No, coach Danny Allie said. Not if they don’t keep looking forward.

“Sometimes, I think these guys think that those three are walking through the gate, and they’re not,” he said. “They graduated. We have to get that mentality, and we are not doing a very good job of that yet.”

Kivett isn't in the outfield this season, of course. He’s off at Kansas State, where he's batting .303, now a regular in the starting lineup for the Wildcats. 

Lavisky isn’t calling balls and strikes for the Eagles, either. Selected by the Indians in the eighth round of the Major League Baseball First-Year Player Draft, he’s playing, instead, on the other side of Cleveland with the Low-A Lake County Captains. 

And Stetson Allie isn’t firing 100 mph fastballs in Lakewood. The Pirates grabbed him 34th overall in the draft. He opened the season as one of the top 100 prospects in all of professional baseball and will be in Florida for much of the next month, developing a changeup until he opens his rookie season with the Low-A State College Spikes in Pennsylvania.

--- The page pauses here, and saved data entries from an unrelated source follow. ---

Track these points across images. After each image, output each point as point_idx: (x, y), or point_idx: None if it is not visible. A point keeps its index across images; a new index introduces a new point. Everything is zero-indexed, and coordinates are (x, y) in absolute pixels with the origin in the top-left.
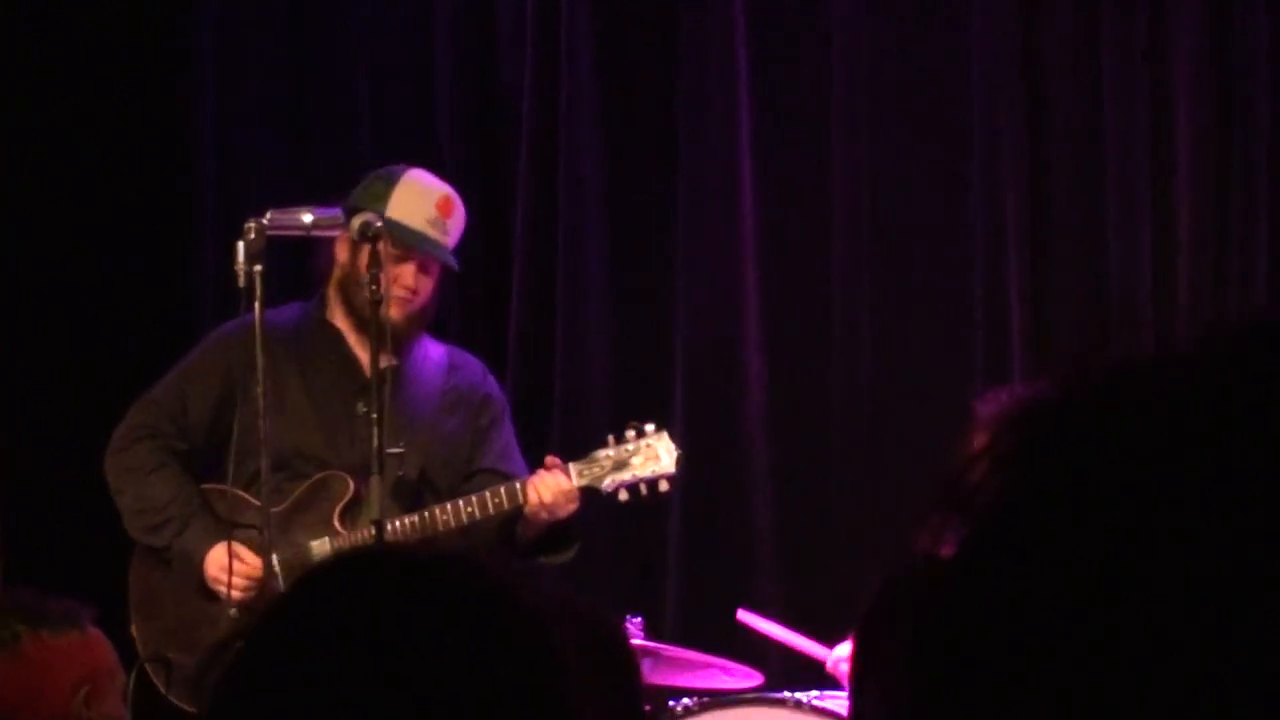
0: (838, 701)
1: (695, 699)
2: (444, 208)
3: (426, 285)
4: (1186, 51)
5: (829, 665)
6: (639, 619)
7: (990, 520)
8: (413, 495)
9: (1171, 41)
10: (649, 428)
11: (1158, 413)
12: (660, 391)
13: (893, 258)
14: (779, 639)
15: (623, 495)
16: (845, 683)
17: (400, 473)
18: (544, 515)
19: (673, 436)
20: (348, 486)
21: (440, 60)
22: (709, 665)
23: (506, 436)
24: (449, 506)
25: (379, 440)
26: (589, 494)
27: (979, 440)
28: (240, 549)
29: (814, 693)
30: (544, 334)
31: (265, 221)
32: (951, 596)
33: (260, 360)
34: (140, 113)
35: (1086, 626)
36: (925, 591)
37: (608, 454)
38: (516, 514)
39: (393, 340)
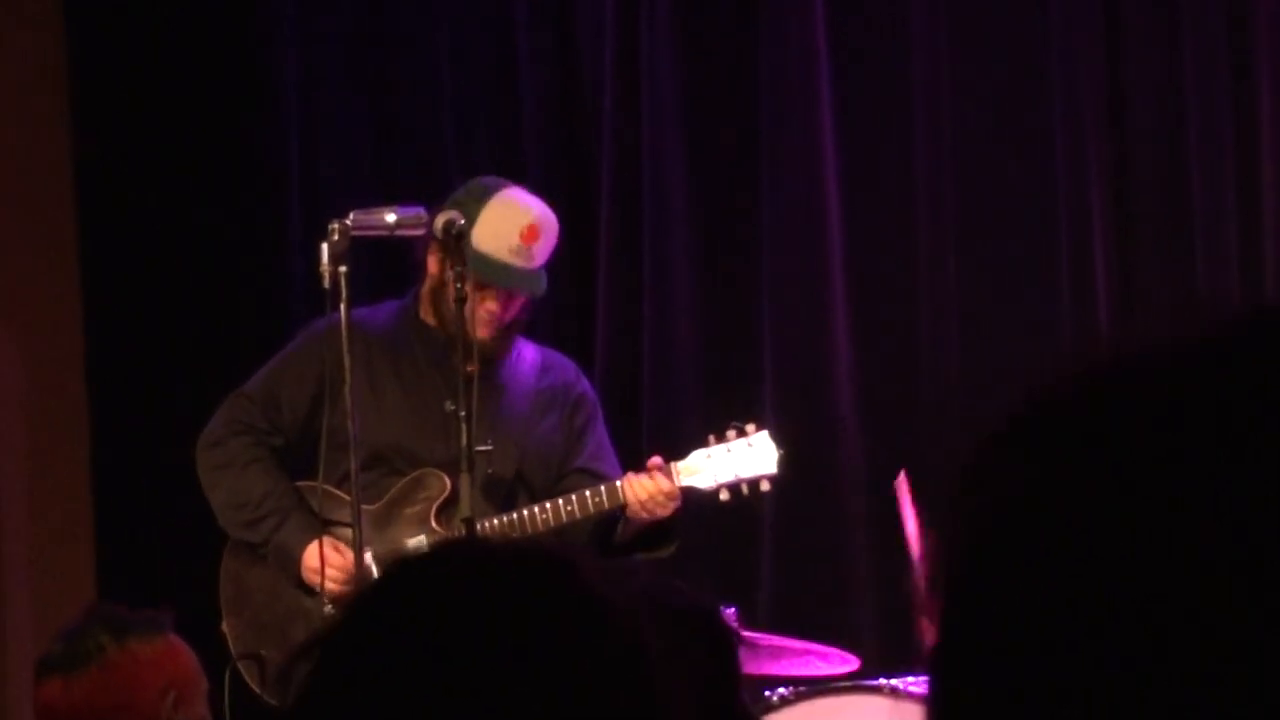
0: None
1: (790, 689)
2: (528, 235)
3: (514, 307)
4: (1268, 16)
5: None
6: (733, 609)
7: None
8: (506, 494)
9: (1253, 7)
10: (750, 427)
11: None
12: (750, 385)
13: (978, 241)
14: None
15: (724, 495)
16: None
17: (490, 470)
18: (645, 515)
19: (768, 431)
20: (444, 484)
21: (521, 58)
22: (805, 652)
23: (600, 436)
24: (548, 506)
25: (467, 438)
26: (690, 494)
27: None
28: (338, 543)
29: (909, 679)
30: (631, 331)
31: (349, 222)
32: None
33: (347, 361)
34: (225, 113)
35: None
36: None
37: (709, 454)
38: (613, 513)
39: (482, 355)
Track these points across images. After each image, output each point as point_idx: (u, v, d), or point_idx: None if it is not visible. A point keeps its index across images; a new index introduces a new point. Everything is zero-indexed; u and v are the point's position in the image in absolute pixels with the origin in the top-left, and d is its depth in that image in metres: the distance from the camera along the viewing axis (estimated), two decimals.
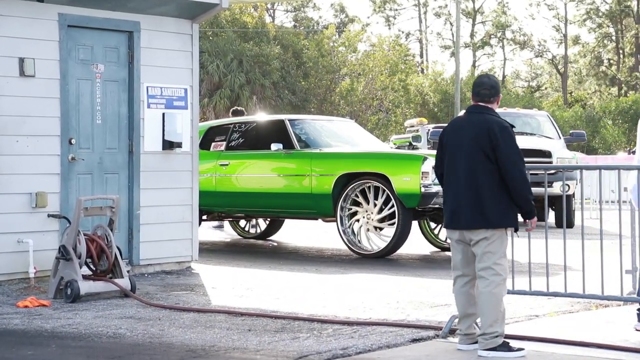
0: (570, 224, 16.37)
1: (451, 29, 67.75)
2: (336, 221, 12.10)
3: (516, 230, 6.35)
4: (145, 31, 10.16)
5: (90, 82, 9.79)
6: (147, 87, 10.20)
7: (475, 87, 6.38)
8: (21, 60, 9.20)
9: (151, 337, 6.73)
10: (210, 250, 13.04)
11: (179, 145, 10.34)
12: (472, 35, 68.34)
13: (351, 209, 12.03)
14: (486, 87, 6.34)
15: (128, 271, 8.90)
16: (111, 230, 8.62)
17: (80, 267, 8.39)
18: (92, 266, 8.61)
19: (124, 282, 8.53)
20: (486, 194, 6.14)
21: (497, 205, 6.15)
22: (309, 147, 12.73)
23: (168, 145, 10.30)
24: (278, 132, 12.92)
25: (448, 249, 12.76)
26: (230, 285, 9.50)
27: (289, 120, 13.13)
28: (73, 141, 9.61)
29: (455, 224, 6.29)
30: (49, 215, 9.28)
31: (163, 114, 10.30)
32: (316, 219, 13.07)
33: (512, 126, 6.32)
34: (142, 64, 10.13)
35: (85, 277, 8.44)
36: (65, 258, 8.37)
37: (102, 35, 9.90)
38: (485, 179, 6.15)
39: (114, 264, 8.56)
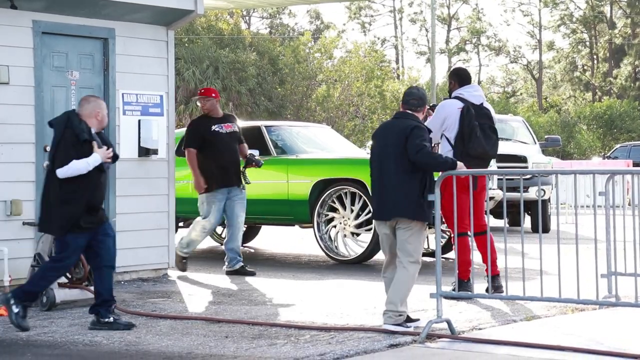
0: (545, 229, 16.44)
1: (427, 35, 68.03)
2: (313, 227, 12.11)
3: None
4: (120, 38, 10.13)
5: (65, 89, 9.75)
6: (123, 94, 10.17)
7: (405, 97, 7.31)
8: None
9: (128, 345, 6.70)
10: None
11: (155, 152, 10.32)
12: (447, 42, 68.62)
13: (328, 214, 12.04)
14: (414, 98, 7.25)
15: None
16: None
17: None
18: (67, 274, 8.56)
19: None
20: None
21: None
22: (285, 153, 12.73)
23: (144, 152, 10.27)
24: (254, 139, 12.89)
25: (425, 255, 12.78)
26: (207, 292, 9.48)
27: (265, 126, 13.12)
28: (48, 148, 9.54)
29: (388, 214, 7.04)
30: (24, 223, 9.22)
31: (139, 121, 10.27)
32: (293, 225, 13.06)
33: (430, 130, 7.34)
34: (117, 70, 10.09)
35: (60, 285, 8.39)
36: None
37: (77, 42, 9.86)
38: (408, 176, 6.98)
39: (90, 272, 8.51)
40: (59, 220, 7.26)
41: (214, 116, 10.85)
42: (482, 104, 8.94)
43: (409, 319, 7.07)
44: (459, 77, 9.06)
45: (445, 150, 8.86)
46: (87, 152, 7.30)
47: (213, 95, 10.92)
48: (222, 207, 10.78)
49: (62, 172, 7.23)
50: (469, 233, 8.16)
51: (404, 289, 6.98)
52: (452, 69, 9.35)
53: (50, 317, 7.87)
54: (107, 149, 7.42)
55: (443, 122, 8.85)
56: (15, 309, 7.24)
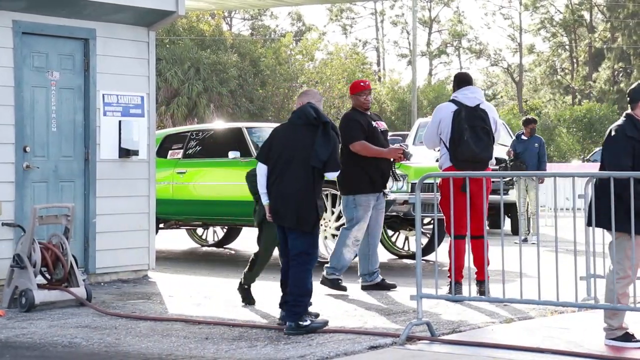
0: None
1: (408, 38, 68.16)
2: None
3: None
4: (101, 38, 10.10)
5: (45, 90, 9.71)
6: (103, 95, 10.14)
7: None
8: None
9: (107, 347, 6.68)
10: (167, 259, 12.98)
11: (136, 153, 10.29)
12: (428, 44, 68.80)
13: None
14: (628, 94, 6.70)
15: (84, 280, 8.83)
16: (67, 238, 8.55)
17: (35, 276, 8.31)
18: (47, 275, 8.53)
19: (80, 291, 8.46)
20: None
21: None
22: None
23: (124, 153, 10.25)
24: (235, 140, 12.90)
25: (405, 257, 12.81)
26: (188, 293, 9.46)
27: (246, 128, 13.11)
28: (28, 149, 9.52)
29: None
30: (3, 224, 9.18)
31: (119, 122, 10.24)
32: None
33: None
34: (98, 71, 10.07)
35: (40, 286, 8.36)
36: (20, 267, 8.28)
37: (57, 42, 9.83)
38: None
39: (70, 273, 8.49)
40: (315, 218, 7.32)
41: (367, 112, 9.43)
42: (478, 105, 8.95)
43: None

“Of course you would want a Stetson Allie or an Alex Lavisky on the team,” Blackstock said. “They would only make you better. And we have struggled in some games and made some mistakes, but they’re correctable mistakes.”

The regular season is winding down, but the Eagles have never made their name during the regular season. They have the banners, the rings, the bragging rights to prove that. The second season is fast approaching. The Eagles look ready, sound ready and feel ready. But will they be ready?

“We’ve all meshed together,” starting pitcher Vince Bartolone said. “We should be able to get on a roll.”